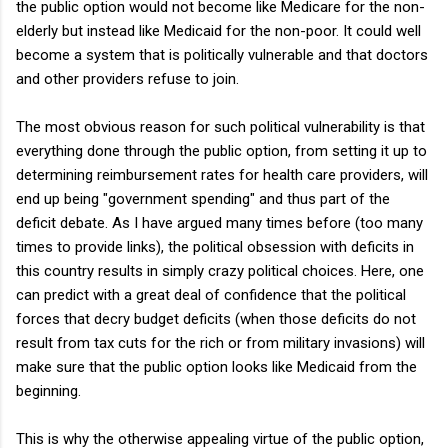
the public option would not become like Medicare for the non-
elderly but instead like Medicaid for the non-poor. It could well
become a system that is politically vulnerable and that doctors
and other providers refuse to join.
The most obvious reason for such political vulnerability is that
everything done through the public option, from setting it up to
determining reimbursement rates for health care providers, will
end up being "government spending" and thus part of the
deficit debate. As I have argued many times before (too many
times to provide links), the political obsession with deficits in
this country results in simply crazy political choices. Here, one
can predict with a great deal of confidence that the political
forces that decry budget deficits (when those deficits do not
result from tax cuts for the rich or from military invasions) will
make sure that the public option looks like Medicaid from the
beginning.
This is why the otherwise appealing virtue of the public option,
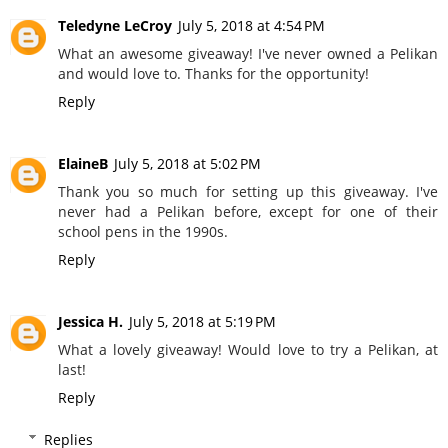
Teledyne LeCroy
July 5, 2018 at 4:54 PM
What an awesome giveaway! I've never owned a Pelikan
and would love to. Thanks for the opportunity!
Reply
ElaineB
July 5, 2018 at 5:02 PM
Thank you so much for setting up this giveaway. I've
never had a Pelikan before, except for one of their
school pens in the 1990s.
Reply
Jessica H.
July 5, 2018 at 5:19 PM
What a lovely giveaway! Would love to try a Pelikan, at
last!
Reply
Replies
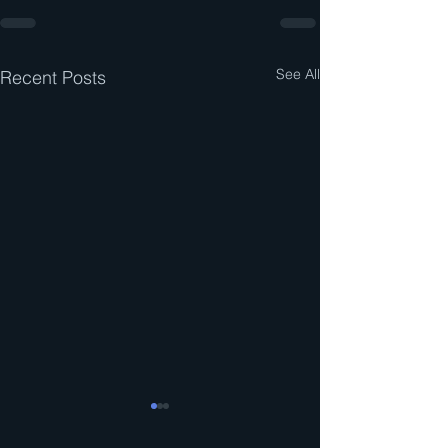
See All
Recent Posts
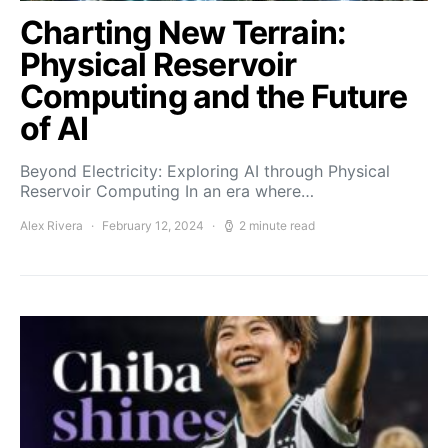
Charting New Terrain:
Physical Reservoir
Computing and the Future
of AI
Beyond Electricity: Exploring AI through Physical
Reservoir Computing In an era where…
Alex Rivera
February 12, 2024
2 minute read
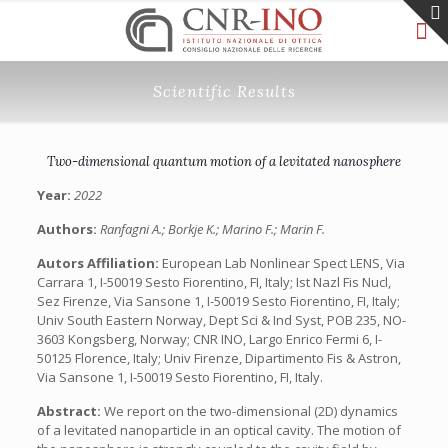
Scientific Results
Two-dimensional quantum motion of a levitated nanosphere
Year:
2022
Authors:
Ranfagni A.; Borkje K.; Marino F.; Marin F.
Autors Affiliation:
European Lab Nonlinear Spect LENS, Via
Carrara 1, I-50019 Sesto Fiorentino, FI, Italy; Ist Nazl Fis Nucl,
Sez Firenze, Via Sansone 1, I-50019 Sesto Fiorentino, FI, Italy;
Univ South Eastern Norway, Dept Sci & Ind Syst, POB 235, NO-
3603 Kongsberg, Norway; CNR INO, Largo Enrico Fermi 6, I-
50125 Florence, Italy; Univ Firenze, Dipartimento Fis & Astron,
Via Sansone 1, I-50019 Sesto Fiorentino, FI, Italy.
Abstract:
We report on the two-dimensional (2D) dynamics
of a levitated nanoparticle in an optical cavity. The motion of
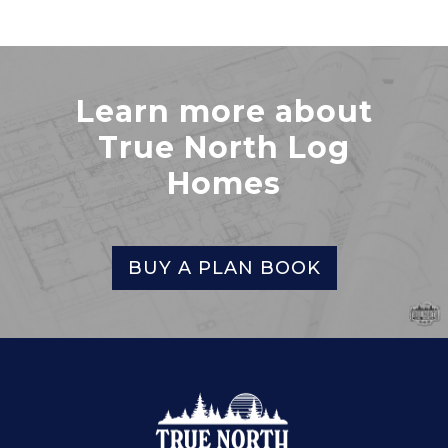
Learn more about
True North Log
Homes
BUY A PLAN BOOK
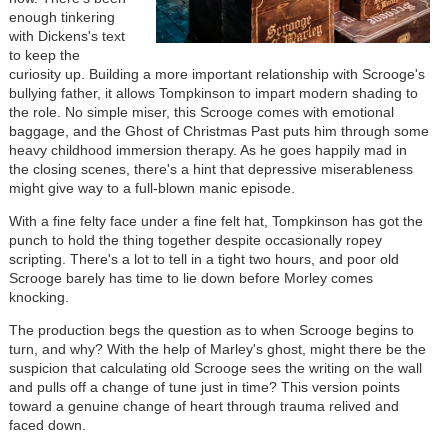
enough tinkering
with Dickens's text
to keep the
curiosity up. Building a more important relationship with Scrooge's
bullying father, it allows Tompkinson to impart modern shading to
the role. No simple miser, this Scrooge comes with emotional
baggage, and the Ghost of Christmas Past puts him through some
heavy childhood immersion therapy. As he goes happily mad in
the closing scenes, there's a hint that depressive miserableness
might give way to a full-blown manic episode.
With a fine felty face under a fine felt hat, Tompkinson has got the
punch to hold the thing together despite occasionally ropey
scripting. There's a lot to tell in a tight two hours, and poor old
Scrooge barely has time to lie down before Morley comes
knocking.
The production begs the question as to when Scrooge begins to
turn, and why? With the help of Marley's ghost, might there be the
suspicion that calculating old Scrooge sees the writing on the wall
and pulls off a change of tune just in time? This version points
toward a genuine change of heart through trauma relived and
faced down.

* _Your task_:
Would you please show every line of the material above that includes the string "Univ"?

* _Exercise response_:
Univ South Eastern Norway, Dept Sci & Ind Syst, POB 235, NO-
50125 Florence, Italy; Univ Firenze, Dipartimento Fis & Astron,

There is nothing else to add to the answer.